Students tackle African poverty

November 1st, 2010

For almost 30 years Nottingham students and UK charity Tools For Self Reliance have helped some of the world’s poorest people to work themselves out of poverty.

UK-based charity Tools for Self Reliance (TFSR ) has praised the contribution of Nottingham students, while calling for continued support to give communities the tools required to build a sustainable income.

Students currently volunteer to repair some of the 50,000 tools that the charity sends to communities across Africa each year. On collection of the tools, recipients are also offered vocational and business skills training.

TFSR Publications Officer, Rob Wescott explained: “The volunteers at The University of Nottingham bring enthusiasm, energy and new ideas to the organisation. They challenge the old ways of thinking and help us to learn, evolve and stay relevant to young people in Africa.

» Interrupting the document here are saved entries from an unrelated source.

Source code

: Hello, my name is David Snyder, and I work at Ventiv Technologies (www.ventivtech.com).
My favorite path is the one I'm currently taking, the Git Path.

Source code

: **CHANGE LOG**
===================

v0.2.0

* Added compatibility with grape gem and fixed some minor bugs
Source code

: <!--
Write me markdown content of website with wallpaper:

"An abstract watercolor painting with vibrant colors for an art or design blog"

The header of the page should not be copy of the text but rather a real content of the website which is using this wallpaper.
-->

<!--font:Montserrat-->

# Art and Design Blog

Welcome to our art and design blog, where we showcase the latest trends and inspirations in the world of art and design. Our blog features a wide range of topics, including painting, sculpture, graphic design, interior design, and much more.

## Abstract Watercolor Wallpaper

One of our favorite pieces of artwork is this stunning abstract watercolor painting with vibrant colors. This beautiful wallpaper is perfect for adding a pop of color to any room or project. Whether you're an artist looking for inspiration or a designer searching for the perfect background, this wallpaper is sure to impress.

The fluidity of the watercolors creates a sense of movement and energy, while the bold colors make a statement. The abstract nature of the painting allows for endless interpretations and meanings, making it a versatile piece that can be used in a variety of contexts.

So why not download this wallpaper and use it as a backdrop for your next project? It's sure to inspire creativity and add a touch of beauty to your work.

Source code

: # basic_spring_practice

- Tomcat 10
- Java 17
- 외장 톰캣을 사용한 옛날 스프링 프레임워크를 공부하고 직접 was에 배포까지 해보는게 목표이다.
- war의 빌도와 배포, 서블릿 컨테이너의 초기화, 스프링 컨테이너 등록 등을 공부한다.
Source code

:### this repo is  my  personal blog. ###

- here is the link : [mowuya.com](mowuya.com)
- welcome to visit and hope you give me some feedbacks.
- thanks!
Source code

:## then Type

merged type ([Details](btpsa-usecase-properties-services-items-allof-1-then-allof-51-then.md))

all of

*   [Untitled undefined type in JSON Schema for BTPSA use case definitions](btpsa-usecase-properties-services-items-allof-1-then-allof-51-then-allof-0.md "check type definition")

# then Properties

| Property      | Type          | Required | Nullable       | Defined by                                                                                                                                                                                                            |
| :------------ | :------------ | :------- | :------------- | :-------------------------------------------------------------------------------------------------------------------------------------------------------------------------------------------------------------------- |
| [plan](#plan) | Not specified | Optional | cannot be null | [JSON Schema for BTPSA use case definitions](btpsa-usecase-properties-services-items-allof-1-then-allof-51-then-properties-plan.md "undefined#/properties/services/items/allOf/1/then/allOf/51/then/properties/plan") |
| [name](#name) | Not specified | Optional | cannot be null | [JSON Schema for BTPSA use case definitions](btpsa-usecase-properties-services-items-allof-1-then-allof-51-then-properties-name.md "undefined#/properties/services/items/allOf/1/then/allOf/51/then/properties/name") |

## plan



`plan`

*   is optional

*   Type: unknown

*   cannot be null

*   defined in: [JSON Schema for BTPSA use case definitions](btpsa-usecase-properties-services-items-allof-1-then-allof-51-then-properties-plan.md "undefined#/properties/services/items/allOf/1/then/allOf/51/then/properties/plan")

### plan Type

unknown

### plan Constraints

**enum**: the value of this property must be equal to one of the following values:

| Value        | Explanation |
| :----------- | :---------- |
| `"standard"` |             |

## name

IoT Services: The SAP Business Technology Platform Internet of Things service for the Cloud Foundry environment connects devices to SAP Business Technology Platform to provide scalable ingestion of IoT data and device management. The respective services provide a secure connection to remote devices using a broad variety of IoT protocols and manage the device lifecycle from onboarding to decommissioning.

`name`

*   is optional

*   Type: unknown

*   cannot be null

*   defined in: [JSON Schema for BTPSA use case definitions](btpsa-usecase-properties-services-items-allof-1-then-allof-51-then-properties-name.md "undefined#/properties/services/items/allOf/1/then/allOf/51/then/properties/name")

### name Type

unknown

“We want the students at Nottingham to continue to offer their time and energy to keep the flow of tools going. But it can go beyond refurbishing old tools. There are lots of other ways that students can get involved, from fundraising, profile raising and so on.”

Rob also believes that the work is of benefit to the volunteers themselves and is keen to encourage more students to get involved.

“In our experience Tools for Self Reliance delivers for its volunteers on several levels. It not only provides the knowledge and satisfaction that they’re helping others less fortunate than themselves, but it also offers new skills.”

Masters student Corrine Kirk, who has been splitting her time between psychology lectures and the TFRS workshop for over a year, agrees with Rob.

She said: “It’s really enjoyable. It’s so satisfying doing something this practical. There are short-term gains too. You get the satisfaction of making something. It’s a totally new experience for me. It’s good to know you’re doing something really, really rewarding.”